Accordingly, the liquidity coverage ratio (LCR) has moderated from 121 per cent in Q2FY24 to 110 per cent in Q3FY24.
“With LDR at 110 per cent, the bank needs to step up deposits growth as higher LDR could constrain loan growth, in the near-medium term.
"We see a tightrope walk for HDFC Bank, as it does not want to differentiate on pricing but needs to have much faster deposit growth to sustain current loan growth,” said analysts at ICICI Securities.
On its part, the management said the deficit in system liquidity is the biggest constraint for the deposit growth.
It believes the bank is gaining incremental market share.
It also attributed the slower rate of branch expansion to weak deposit growth.
During Q3FY24, HDFC Bank’s operating expenses rose 3.6 per cent Q-o-Q, but the bank added only 146 branches and 270 in 9MFY24 against the target of 1,500.
HDFC Bank’s core net interest margin (NIM) on total assets stood at 3.4 per cent in Q3FY24, and its NIM on interest-earning assets was 3.6 per cent.
Both NIMs were steady when compared with the July-September quarter (Q2FY24).
Analysts, however, believe that despite the NIM likely bottoming out, the drivers for expansion appear to be slower than forecast.
"HDFC Bank's NIM was flat sequentially despite wearing away of the incremental cash reserve ratio (ICRR) impact and draw-down of some surplus liquidity,
resulting in higher CD ratio and lower LCR.
"While we have understood that the NIM would bottom outpost the merger, it has taken a much longer time to understand where it will settle and the pace of improvement,” said Kotak Institutional Equities.
Given the continued systemic tightness in liquidity and HDFC Bank's high ask rate concerning deposit accretion, analysts believe the improvement in HDFC Bank’s NIMs will only be gradual.
Against this backdrop, most brokerages have cut their earnings estimates for HDFC Bank.
Nuvama Institutional Equities, for instance, has cut loan and earnings per share growth estimates by 4–6 per cent.
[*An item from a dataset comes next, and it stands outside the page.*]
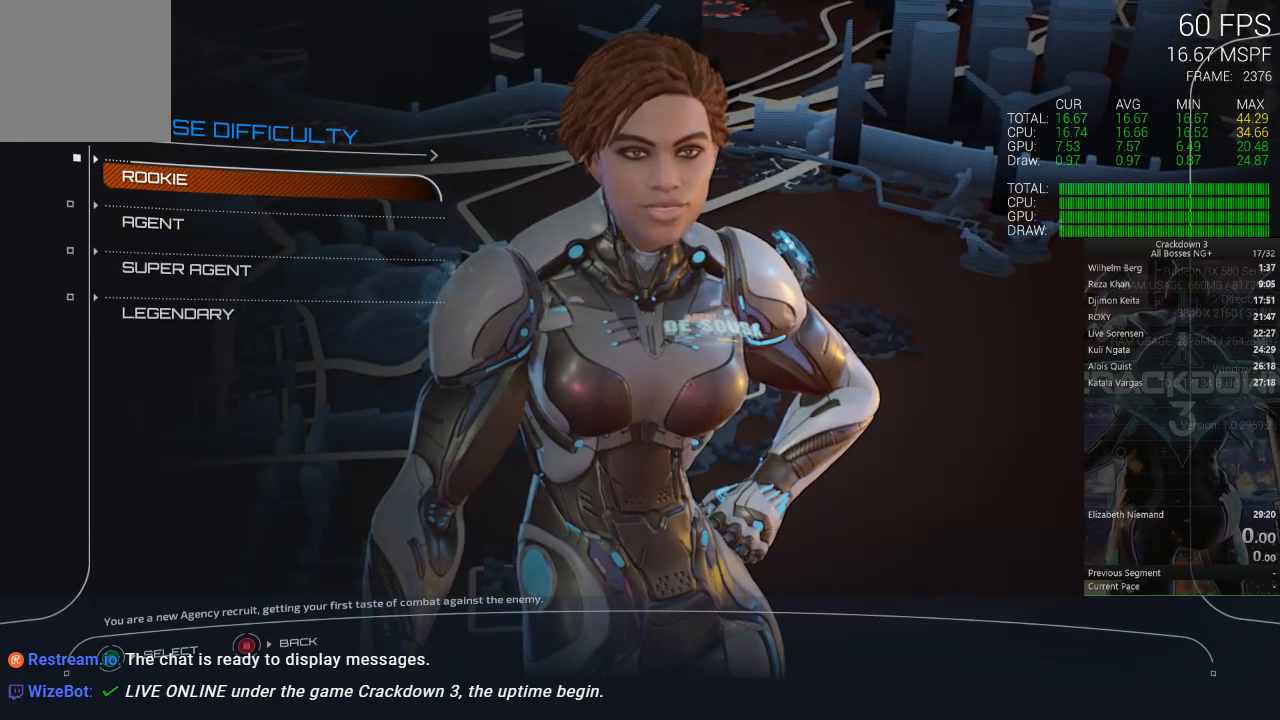
{"buttons": [], "left_stick": "center", "right_stick": "center", "events": []}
With core return on asset (RoA) of 1.7–1.8 per cent, it has downgraded the stock to 'hold'.
Those at Kotak, too, have slashed net interest income (NII) estimates by 3.7 per cent/6.7 per cent/5.8 per cent for FY24/FY25/FY26.
NIM projections, too, are down by 7bps/13bps/9bps, respectively.
“We cut FY25-26E earnings by 3 per cent, building in the growth moderation, but retain our long-term ‘buy’ with a target of Rs 2,100 as we believe the merger drag should ease gradually over FY25-26E and lead to sustained RoA/return on equity (RoE) of 1.9 per cent/16-17 per cent over FY25-26E,” said Emkay Global.